Text section =
- Opening Delimiter -

At Sea Pines on Hilton Head Island, South Carolina, Heron Point and the Ocean Course step out of Harbour Town's shadow
HILTON HEAD ISLAND, S.C. -- For many golf fans, teeing it up at Harbour Town is their goal when visiting Hilton Head Island. After all, the PGA Tour makes an early season stop there each year before the humidity spikes.
But on a recent visit to Sea Pines Resort, the venerable course was under reconstruction, so its pair of neighboring sister courses had a chance to shine, stepping out from behind the figurative shadow of Harbour Town's iconic red and white lighthouse.
Sea Pines' other courses may not offer as stiff of a challenge as the pros face on Harbour Town, but they are more difficult than many resort courses. And be sure to pack your sand wedge, it may get more work on these courses than a month of Sundays elsewhere.
If you haven't been to Hilton Head in a few years, you are in for a pleasant surprise that begins when you pull up to the Plantation Golf Club, named 2015 Clubhouse of the Year by Golf Inc. magazine, which is a considerable upgrade from the prior modest clubhouse.

- Closing Delimiter -

Raw data =

- Opening Delimiter -

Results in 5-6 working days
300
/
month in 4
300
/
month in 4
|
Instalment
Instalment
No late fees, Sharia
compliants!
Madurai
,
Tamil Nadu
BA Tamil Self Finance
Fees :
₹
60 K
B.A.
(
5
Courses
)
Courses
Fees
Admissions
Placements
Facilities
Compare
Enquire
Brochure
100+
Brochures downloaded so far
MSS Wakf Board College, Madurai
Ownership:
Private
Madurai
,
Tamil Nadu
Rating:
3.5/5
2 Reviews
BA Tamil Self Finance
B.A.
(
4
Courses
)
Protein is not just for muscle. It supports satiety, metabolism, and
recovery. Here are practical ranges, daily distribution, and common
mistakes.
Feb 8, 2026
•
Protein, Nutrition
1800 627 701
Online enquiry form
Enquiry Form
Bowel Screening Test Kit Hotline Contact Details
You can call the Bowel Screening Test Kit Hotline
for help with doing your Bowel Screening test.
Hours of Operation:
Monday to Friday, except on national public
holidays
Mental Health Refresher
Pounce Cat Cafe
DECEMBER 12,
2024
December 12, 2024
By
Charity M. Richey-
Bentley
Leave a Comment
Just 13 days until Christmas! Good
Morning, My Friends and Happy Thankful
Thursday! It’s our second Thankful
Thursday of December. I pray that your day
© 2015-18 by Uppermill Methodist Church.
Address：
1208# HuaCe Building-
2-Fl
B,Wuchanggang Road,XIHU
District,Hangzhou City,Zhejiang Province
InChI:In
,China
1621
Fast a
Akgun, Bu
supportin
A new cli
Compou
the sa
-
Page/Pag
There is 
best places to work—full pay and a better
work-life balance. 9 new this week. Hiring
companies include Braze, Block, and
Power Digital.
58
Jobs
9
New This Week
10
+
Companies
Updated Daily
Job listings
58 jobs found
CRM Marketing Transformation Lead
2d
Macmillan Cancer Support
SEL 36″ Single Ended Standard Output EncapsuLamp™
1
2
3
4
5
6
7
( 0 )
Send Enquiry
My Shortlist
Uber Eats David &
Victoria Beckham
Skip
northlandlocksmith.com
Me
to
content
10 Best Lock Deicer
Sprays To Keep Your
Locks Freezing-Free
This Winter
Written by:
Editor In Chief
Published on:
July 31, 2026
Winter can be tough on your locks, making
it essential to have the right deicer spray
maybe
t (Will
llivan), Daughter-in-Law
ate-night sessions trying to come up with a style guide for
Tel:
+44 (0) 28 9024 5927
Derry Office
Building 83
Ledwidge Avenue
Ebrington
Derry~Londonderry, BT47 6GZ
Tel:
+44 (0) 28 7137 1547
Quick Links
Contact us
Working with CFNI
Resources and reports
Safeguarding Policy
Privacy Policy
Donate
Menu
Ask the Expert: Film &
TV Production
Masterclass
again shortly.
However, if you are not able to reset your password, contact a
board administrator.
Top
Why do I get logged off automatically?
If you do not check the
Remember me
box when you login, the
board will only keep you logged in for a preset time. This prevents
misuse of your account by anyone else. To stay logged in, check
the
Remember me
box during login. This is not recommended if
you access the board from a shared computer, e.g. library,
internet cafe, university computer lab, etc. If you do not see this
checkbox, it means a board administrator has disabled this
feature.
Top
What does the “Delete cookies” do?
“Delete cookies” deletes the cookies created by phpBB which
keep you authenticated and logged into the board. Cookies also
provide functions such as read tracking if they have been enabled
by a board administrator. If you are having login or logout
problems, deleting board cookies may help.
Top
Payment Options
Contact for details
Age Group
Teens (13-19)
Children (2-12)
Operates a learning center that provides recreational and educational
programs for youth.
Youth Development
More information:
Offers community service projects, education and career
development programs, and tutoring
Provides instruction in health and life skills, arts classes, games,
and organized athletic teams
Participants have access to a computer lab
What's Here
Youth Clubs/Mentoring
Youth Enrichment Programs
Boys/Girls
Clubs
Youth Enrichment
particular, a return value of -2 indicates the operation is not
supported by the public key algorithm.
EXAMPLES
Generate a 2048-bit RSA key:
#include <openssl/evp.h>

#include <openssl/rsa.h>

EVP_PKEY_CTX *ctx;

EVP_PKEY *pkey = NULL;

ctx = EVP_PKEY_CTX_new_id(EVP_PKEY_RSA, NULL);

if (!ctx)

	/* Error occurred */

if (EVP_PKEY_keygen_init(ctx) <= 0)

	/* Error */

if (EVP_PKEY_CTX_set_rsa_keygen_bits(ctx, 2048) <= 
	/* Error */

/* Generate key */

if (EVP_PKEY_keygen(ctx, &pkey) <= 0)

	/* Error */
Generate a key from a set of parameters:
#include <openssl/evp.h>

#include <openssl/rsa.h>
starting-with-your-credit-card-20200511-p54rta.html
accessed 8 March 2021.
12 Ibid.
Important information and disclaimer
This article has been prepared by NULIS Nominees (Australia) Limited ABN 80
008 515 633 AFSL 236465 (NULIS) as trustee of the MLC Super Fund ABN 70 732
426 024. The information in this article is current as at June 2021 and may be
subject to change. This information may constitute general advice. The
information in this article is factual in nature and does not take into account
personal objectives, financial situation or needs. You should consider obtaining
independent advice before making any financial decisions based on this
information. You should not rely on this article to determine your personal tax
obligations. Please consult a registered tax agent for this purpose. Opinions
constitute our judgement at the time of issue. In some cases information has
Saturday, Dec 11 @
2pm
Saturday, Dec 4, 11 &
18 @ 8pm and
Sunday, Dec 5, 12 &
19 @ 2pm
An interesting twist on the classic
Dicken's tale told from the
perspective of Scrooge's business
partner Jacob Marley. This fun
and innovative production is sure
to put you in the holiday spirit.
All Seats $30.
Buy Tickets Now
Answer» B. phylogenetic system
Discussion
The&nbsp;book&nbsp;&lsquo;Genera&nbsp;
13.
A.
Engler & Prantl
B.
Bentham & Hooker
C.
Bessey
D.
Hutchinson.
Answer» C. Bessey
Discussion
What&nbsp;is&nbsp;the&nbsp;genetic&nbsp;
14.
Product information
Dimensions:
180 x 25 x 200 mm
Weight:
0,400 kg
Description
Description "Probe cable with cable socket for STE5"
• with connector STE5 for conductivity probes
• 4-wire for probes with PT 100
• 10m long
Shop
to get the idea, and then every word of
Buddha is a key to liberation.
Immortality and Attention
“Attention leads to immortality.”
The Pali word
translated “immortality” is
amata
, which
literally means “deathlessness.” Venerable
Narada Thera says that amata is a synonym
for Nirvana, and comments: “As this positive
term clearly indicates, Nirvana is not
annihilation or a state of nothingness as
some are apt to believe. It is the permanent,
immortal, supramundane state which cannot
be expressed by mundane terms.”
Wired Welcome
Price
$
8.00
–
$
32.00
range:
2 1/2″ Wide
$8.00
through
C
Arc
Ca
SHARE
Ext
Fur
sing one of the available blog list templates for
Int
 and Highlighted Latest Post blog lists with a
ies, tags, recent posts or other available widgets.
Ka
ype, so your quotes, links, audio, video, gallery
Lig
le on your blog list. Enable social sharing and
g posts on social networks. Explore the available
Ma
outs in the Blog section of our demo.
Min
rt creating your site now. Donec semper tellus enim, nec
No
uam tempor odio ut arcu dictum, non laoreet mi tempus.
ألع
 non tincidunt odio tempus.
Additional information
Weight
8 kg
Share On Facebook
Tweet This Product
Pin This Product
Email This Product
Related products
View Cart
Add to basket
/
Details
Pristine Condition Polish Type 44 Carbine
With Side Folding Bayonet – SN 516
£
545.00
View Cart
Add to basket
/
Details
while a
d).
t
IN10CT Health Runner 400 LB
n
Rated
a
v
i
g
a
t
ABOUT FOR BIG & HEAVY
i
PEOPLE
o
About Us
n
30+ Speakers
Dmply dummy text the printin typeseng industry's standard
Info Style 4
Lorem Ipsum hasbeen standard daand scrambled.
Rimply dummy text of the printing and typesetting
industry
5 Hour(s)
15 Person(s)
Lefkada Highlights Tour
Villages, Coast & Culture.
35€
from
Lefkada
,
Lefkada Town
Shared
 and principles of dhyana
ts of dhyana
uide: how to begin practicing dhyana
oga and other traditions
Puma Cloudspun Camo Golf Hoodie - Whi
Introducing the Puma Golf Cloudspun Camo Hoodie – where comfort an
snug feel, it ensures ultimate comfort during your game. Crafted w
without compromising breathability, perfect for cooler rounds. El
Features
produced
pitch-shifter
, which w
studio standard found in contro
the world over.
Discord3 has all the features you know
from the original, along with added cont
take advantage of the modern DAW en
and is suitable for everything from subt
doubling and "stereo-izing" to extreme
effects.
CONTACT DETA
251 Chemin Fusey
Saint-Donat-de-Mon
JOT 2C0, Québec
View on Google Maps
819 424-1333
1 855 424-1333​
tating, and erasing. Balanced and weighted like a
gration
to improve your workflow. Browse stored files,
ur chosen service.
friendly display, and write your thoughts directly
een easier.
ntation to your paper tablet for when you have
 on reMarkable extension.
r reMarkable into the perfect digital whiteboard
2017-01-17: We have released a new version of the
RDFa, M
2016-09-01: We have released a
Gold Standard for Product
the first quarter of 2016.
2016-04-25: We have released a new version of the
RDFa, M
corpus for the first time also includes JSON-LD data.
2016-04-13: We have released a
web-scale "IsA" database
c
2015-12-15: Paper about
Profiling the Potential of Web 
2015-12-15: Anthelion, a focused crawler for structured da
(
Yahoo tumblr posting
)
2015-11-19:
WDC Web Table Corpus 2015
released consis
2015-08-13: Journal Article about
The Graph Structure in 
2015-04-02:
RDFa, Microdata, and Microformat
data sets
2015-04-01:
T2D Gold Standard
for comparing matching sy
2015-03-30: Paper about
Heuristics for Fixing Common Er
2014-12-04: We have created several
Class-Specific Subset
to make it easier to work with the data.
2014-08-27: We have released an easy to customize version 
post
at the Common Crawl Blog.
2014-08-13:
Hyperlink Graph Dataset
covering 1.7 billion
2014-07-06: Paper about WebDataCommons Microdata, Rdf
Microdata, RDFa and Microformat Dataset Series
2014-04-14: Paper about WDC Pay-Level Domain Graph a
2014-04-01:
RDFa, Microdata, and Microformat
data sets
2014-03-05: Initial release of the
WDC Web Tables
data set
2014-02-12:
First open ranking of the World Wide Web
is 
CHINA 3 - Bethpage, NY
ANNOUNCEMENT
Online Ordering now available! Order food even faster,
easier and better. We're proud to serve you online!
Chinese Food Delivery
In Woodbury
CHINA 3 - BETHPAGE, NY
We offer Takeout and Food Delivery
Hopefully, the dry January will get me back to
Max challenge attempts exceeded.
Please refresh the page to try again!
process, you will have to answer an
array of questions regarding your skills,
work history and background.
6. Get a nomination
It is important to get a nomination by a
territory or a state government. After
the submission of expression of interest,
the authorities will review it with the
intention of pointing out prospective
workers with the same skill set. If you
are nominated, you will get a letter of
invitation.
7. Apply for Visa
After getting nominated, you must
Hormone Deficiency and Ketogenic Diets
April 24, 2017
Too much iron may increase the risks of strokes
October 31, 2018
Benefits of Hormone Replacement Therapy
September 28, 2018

- Closing Delimiter -

Action item A = Transcribe the Sea Pines golf article between "Sea Pines' other" and "of Sundays elsewhere.", inclusive.
Action item B = In the Sea Pines golf article, what honor did Golf Inc. magazine give the Plantation Golf Club?
Action item C = Continue the Sea Pines golf article from its final sentence.
This data comes from a different source.

Written answer A =
Sea Pines' other courses may not offer as stiff of a challenge as the pros face on Harbour Town, but they are more difficult than many resort courses. And be sure to pack your sand wedge, it may get more work on these courses than a month of Sundays elsewhere.

Written answer B = Golf Inc. magazine named it 2015 Clubhouse of the Year.

Written answer C =
The spacious 23,000-square-foot club is large enough to host events and outings but retains its Southern charm and hospitality without feeling cavernous and cold. It's a public facility where you enjoy meeting early for coffee or a lunch, but its restaurant has become a hot ticket in its own right for dinner, even among non-golfers. Families with young children can walk them right off the porch and stroll around the grounds while waiting for dinner to arrive.
The practice range is conveniently located just a few steps out the back door for warming up before quickly heading to the first tee for either course.
Sea Pines' Heron Point Course
Even long-time visitors to the golf island mecca may not have played Sea Pines' Heron Point Course. Pete Dye led a multi-million dollar redesign of the layout that is built into the surroundings and makes use of the lagoons and numerous bunkers.
Dye aimed to make it more player friendly than the old Sea Marsh Course while keeping it very eco-friendly and still challenging for better players. The early reviews are favorable, as Heron Point was named South Carolina's Golf Course of the Year for 2015.
The course starts off straight forward, but the undulations and numerous sand traps come into play early and often. Dye also uses the lagoons to guard the pin, starting at number four which has bunkers to snag short shots with wind a factor for aggressive shots at the green.
Precision tee shots will help cut corners on the doglegs and drop onto tricky greens such as the par-3 seventh and the high risk-reward 17th, where golfers are tempted to bomb their drives without going OB to try and reach the par 5 in two strokes.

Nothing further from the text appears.